Problem description.
Leaving out all pictures, return the records word for word.

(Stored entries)
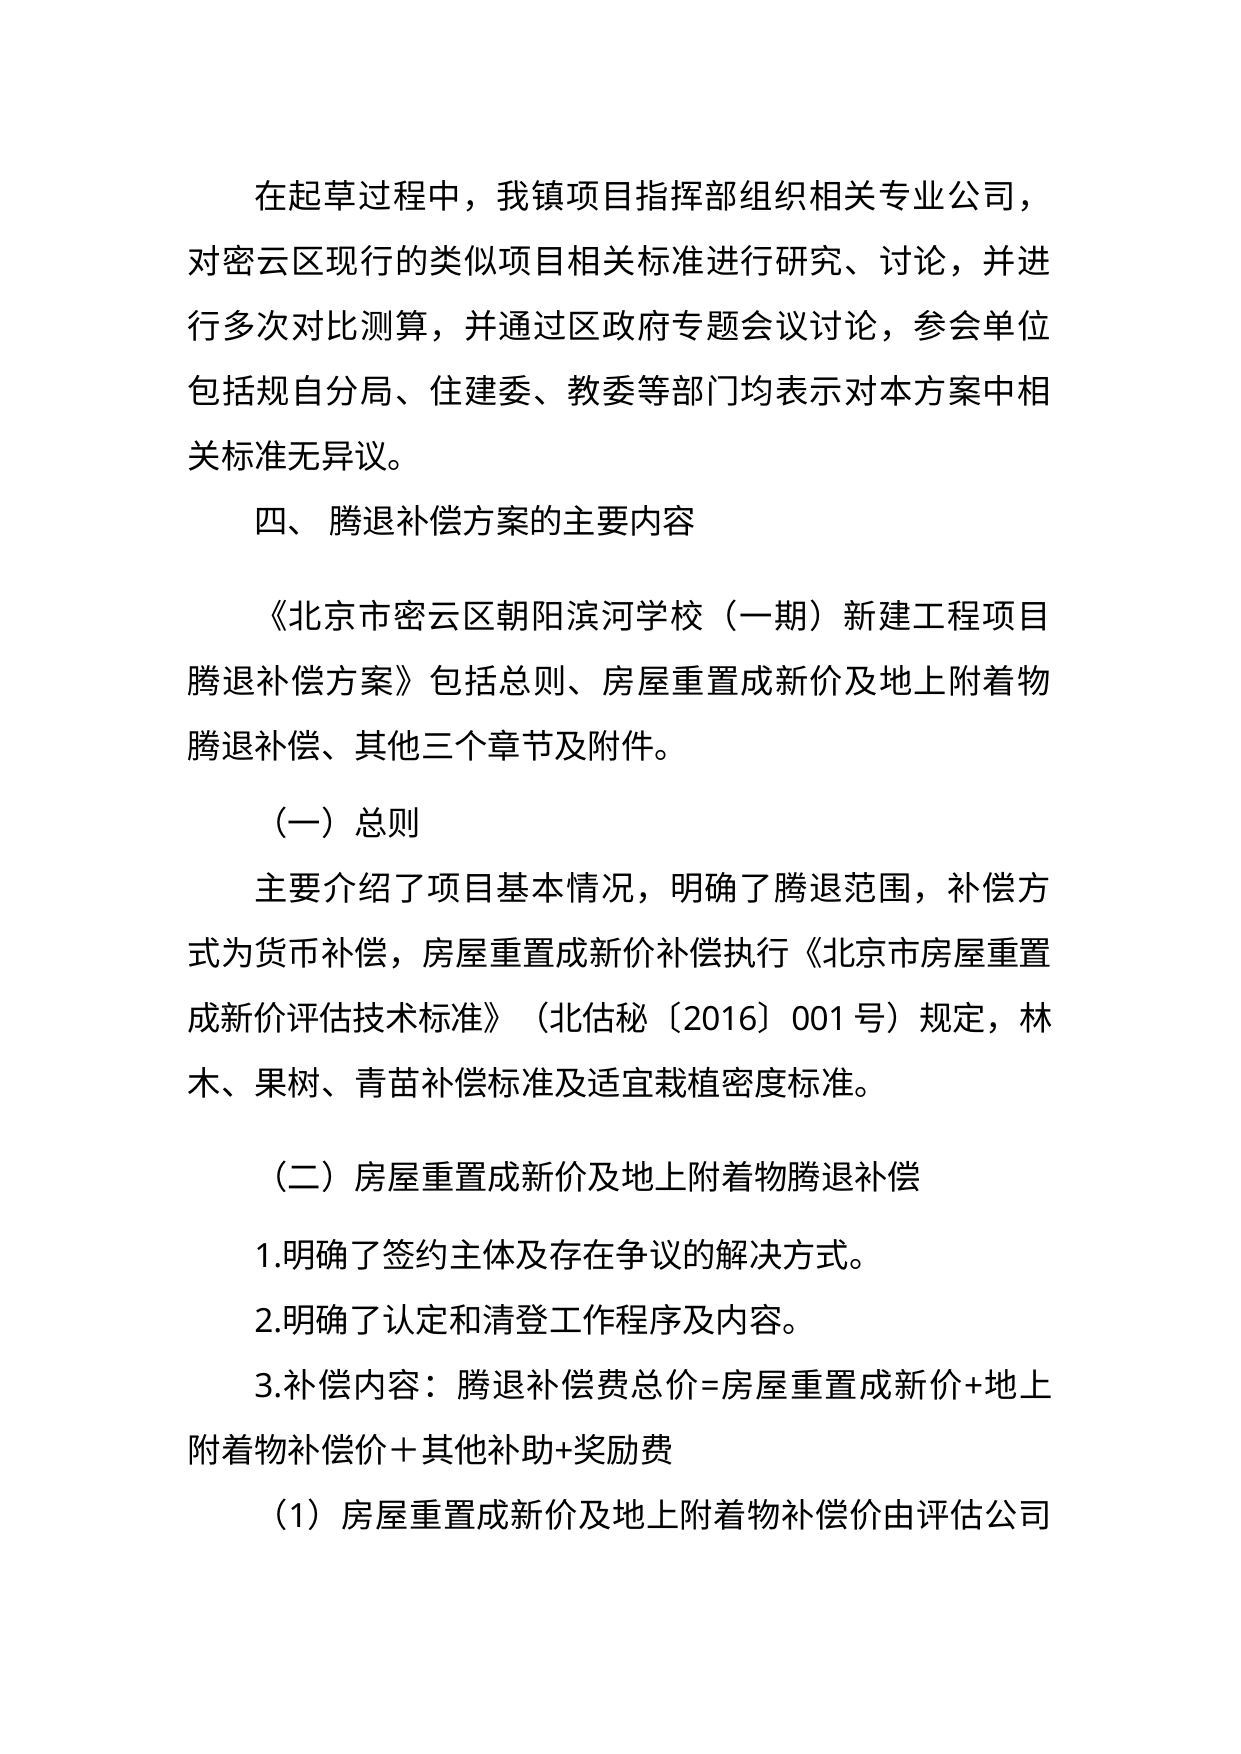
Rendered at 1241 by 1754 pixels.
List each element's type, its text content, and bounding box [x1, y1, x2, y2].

text 主要介绍了项目基本情况，明确了腾退范围，补偿方式为货币补偿，房屋重置成新价补偿执行《北京市房屋重置成新价评估技术标准》（北估秘〔2016〕001号）规定，林木、果树、青苗补偿标准及适宜栽植密度标准。 [187, 854, 1053, 1114]
text 2.明确了认定和清登工作程序及内容。 [187, 1285, 1053, 1350]
text 3.补偿内容：腾退补偿费总价=房屋重置成新价+地上附着物补偿价＋其他补助+奖励费 [187, 1350, 1053, 1480]
text 在起草过程中，我镇项目指挥部组织相关专业公司，对密云区现行的类似项目相关标准进行研究、讨论，并进行多次对比测算，并通过区政府专题会议讨论，参会单位包括规自分局、住建委、教委等部门均表示对本方案中相关标准无异议。 [187, 162, 1053, 487]
text （二）房屋重置成新价及地上附着物腾退补偿 [254, 1143, 1053, 1208]
text 1.明确了签约主体及存在争议的解决方式。 [187, 1220, 1053, 1285]
list 腾退补偿方案的主要内容 [254, 487, 1053, 552]
text 《北京市密云区朝阳滨河学校（一期）新建工程项目腾退补偿方案》包括总则、房屋重置成新价及地上附着物腾退补偿、其他三个章节及附件。 [187, 581, 1053, 776]
text （一）总则 [254, 789, 1053, 854]
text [187, 1480, 1053, 1545]
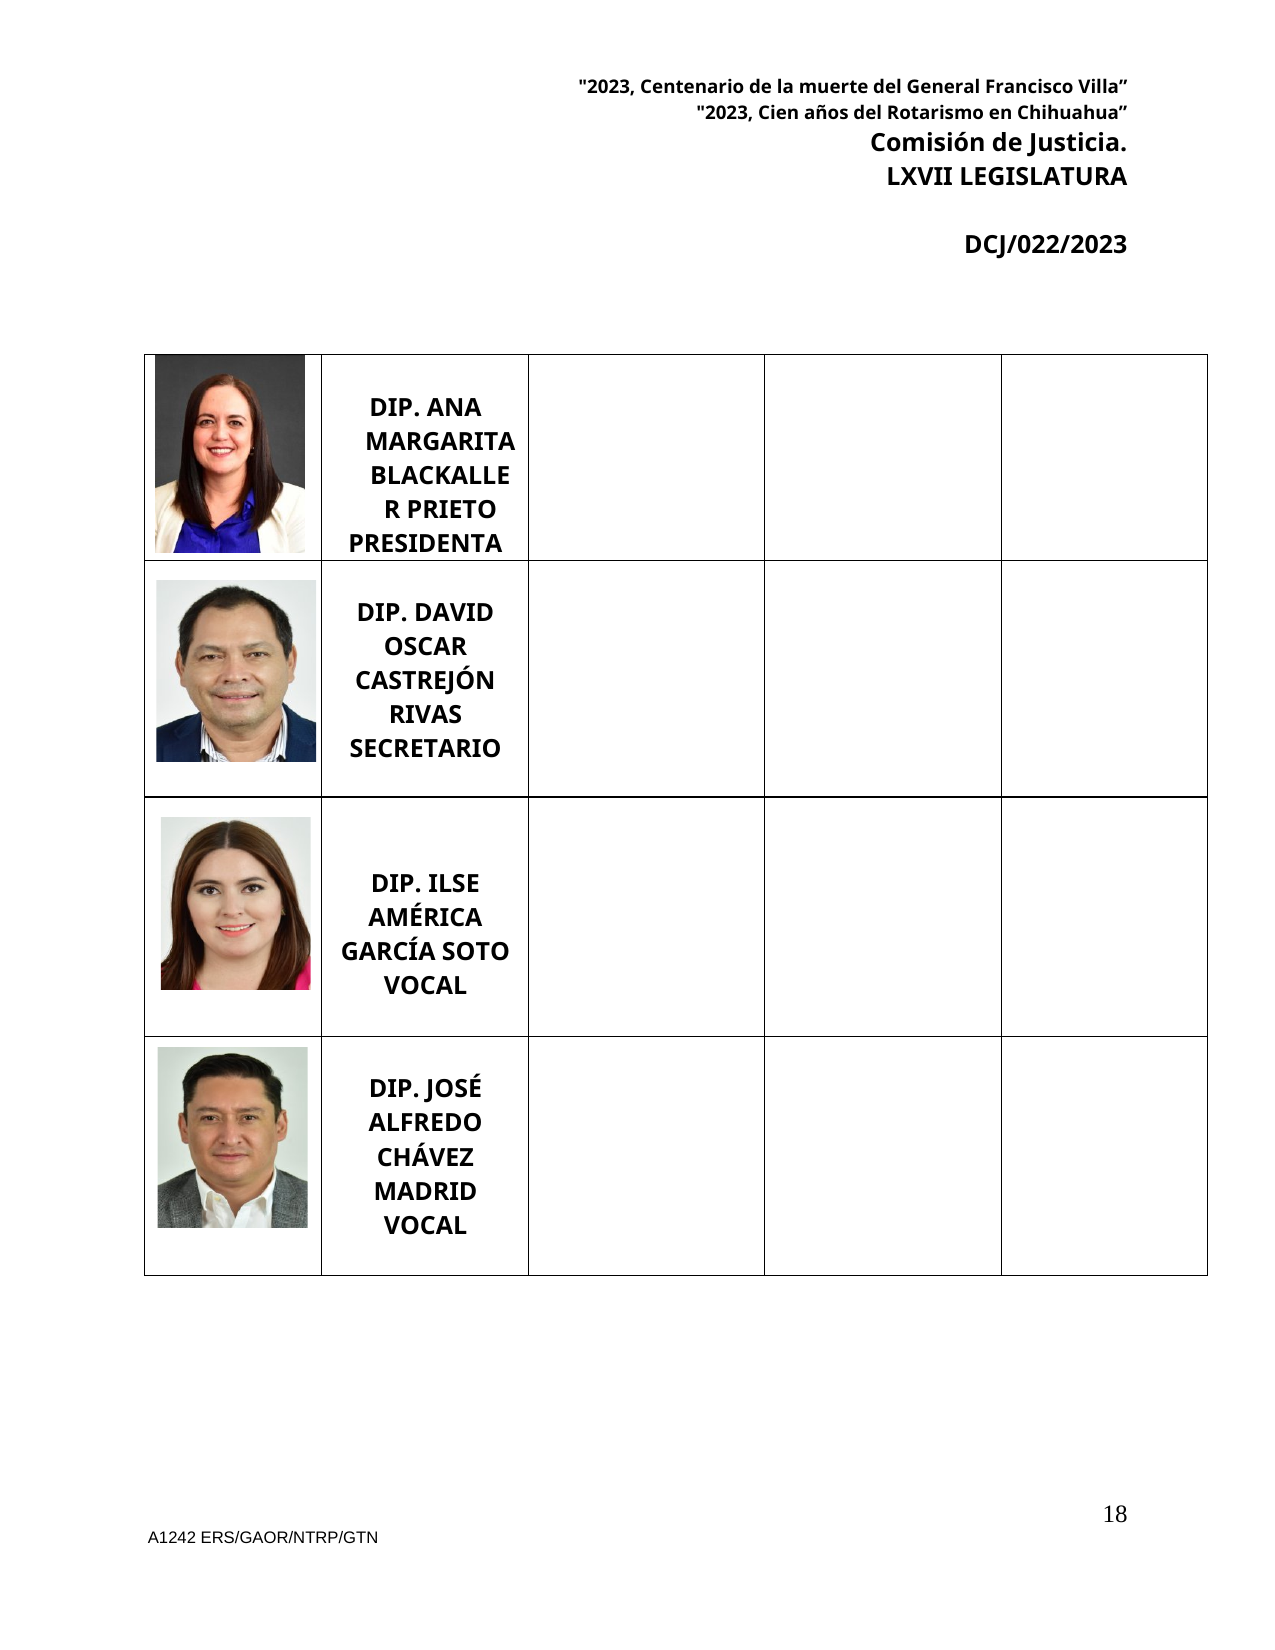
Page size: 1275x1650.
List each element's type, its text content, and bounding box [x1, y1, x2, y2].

table_cell [765, 798, 1001, 1036]
table_cell [1002, 798, 1207, 1036]
table_cell [1002, 561, 1207, 796]
table_cell [765, 561, 1001, 796]
table_cell [1002, 1037, 1207, 1275]
table_cell [765, 355, 1001, 560]
table_cell [529, 355, 764, 560]
table_cell [145, 355, 321, 560]
table_cell [145, 561, 321, 796]
table_cell [145, 1037, 321, 1275]
table_cell DIP. DAVID OSCAR CASTREJÓN RIVAS SECRETARIO [322, 561, 528, 796]
table_cell DIP. ILSE AMÉRICA GARCÍA SOTO VOCAL [322, 798, 528, 1036]
table_cell DIP. JOSÉ ALFREDO CHÁVEZ MADRID VOCAL [322, 1037, 528, 1275]
table_cell [765, 1037, 1001, 1275]
table_cell [145, 798, 321, 1036]
picture [155, 355, 305, 553]
table_cell [529, 561, 764, 796]
table_cell [1002, 355, 1207, 560]
table_cell [529, 1037, 764, 1275]
table_cell DIP. ANA MARGARITA BLACKALLER PRIETO PRESIDENTA [322, 355, 528, 560]
table_cell [529, 798, 764, 1036]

Finished task.
Rendered at 1241 by 1754 pixels.
List each element's type, its text content, and bounding box [x1, y1, x2, y2].

text 主要介绍了项目基本情况，明确了腾退范围，补偿方式为货币补偿，房屋重置成新价补偿执行《北京市房屋重置成新价评估技术标准》（北估秘〔2016〕001号）规定，林木、果树、青苗补偿标准及适宜栽植密度标准。 [187, 854, 1053, 1114]
text 2.明确了认定和清登工作程序及内容。 [187, 1285, 1053, 1350]
text 3.补偿内容：腾退补偿费总价=房屋重置成新价+地上附着物补偿价＋其他补助+奖励费 [187, 1350, 1053, 1480]
text 在起草过程中，我镇项目指挥部组织相关专业公司，对密云区现行的类似项目相关标准进行研究、讨论，并进行多次对比测算，并通过区政府专题会议讨论，参会单位包括规自分局、住建委、教委等部门均表示对本方案中相关标准无异议。 [187, 162, 1053, 487]
text （二）房屋重置成新价及地上附着物腾退补偿 [254, 1143, 1053, 1208]
text 1.明确了签约主体及存在争议的解决方式。 [187, 1220, 1053, 1285]
list 腾退补偿方案的主要内容 [254, 487, 1053, 552]
text 《北京市密云区朝阳滨河学校（一期）新建工程项目腾退补偿方案》包括总则、房屋重置成新价及地上附着物腾退补偿、其他三个章节及附件。 [187, 581, 1053, 776]
text （一）总则 [254, 789, 1053, 854]
text [187, 1480, 1053, 1545]
Page size: 1275x1650.
List each element's type, its text content, and bounding box [x1, y1, x2, y2].

table_cell [765, 798, 1001, 1036]
table_cell [1002, 798, 1207, 1036]
table_cell [1002, 561, 1207, 796]
table_cell [765, 561, 1001, 796]
table_cell [1002, 1037, 1207, 1275]
table_cell [765, 355, 1001, 560]
table_cell [529, 355, 764, 560]
table_cell [145, 355, 321, 560]
table_cell [145, 561, 321, 796]
table_cell [145, 1037, 321, 1275]
table_cell DIP. DAVID OSCAR CASTREJÓN RIVAS SECRETARIO [322, 561, 528, 796]
table_cell DIP. ILSE AMÉRICA GARCÍA SOTO VOCAL [322, 798, 528, 1036]
table_cell DIP. JOSÉ ALFREDO CHÁVEZ MADRID VOCAL [322, 1037, 528, 1275]
table_cell [765, 1037, 1001, 1275]
table_cell [145, 798, 321, 1036]
picture [155, 355, 305, 553]
table_cell [529, 561, 764, 796]
table_cell [1002, 355, 1207, 560]
table_cell [529, 1037, 764, 1275]
table_cell DIP. ANA MARGARITA BLACKALLER PRIETO PRESIDENTA [322, 355, 528, 560]
table_cell [529, 798, 764, 1036]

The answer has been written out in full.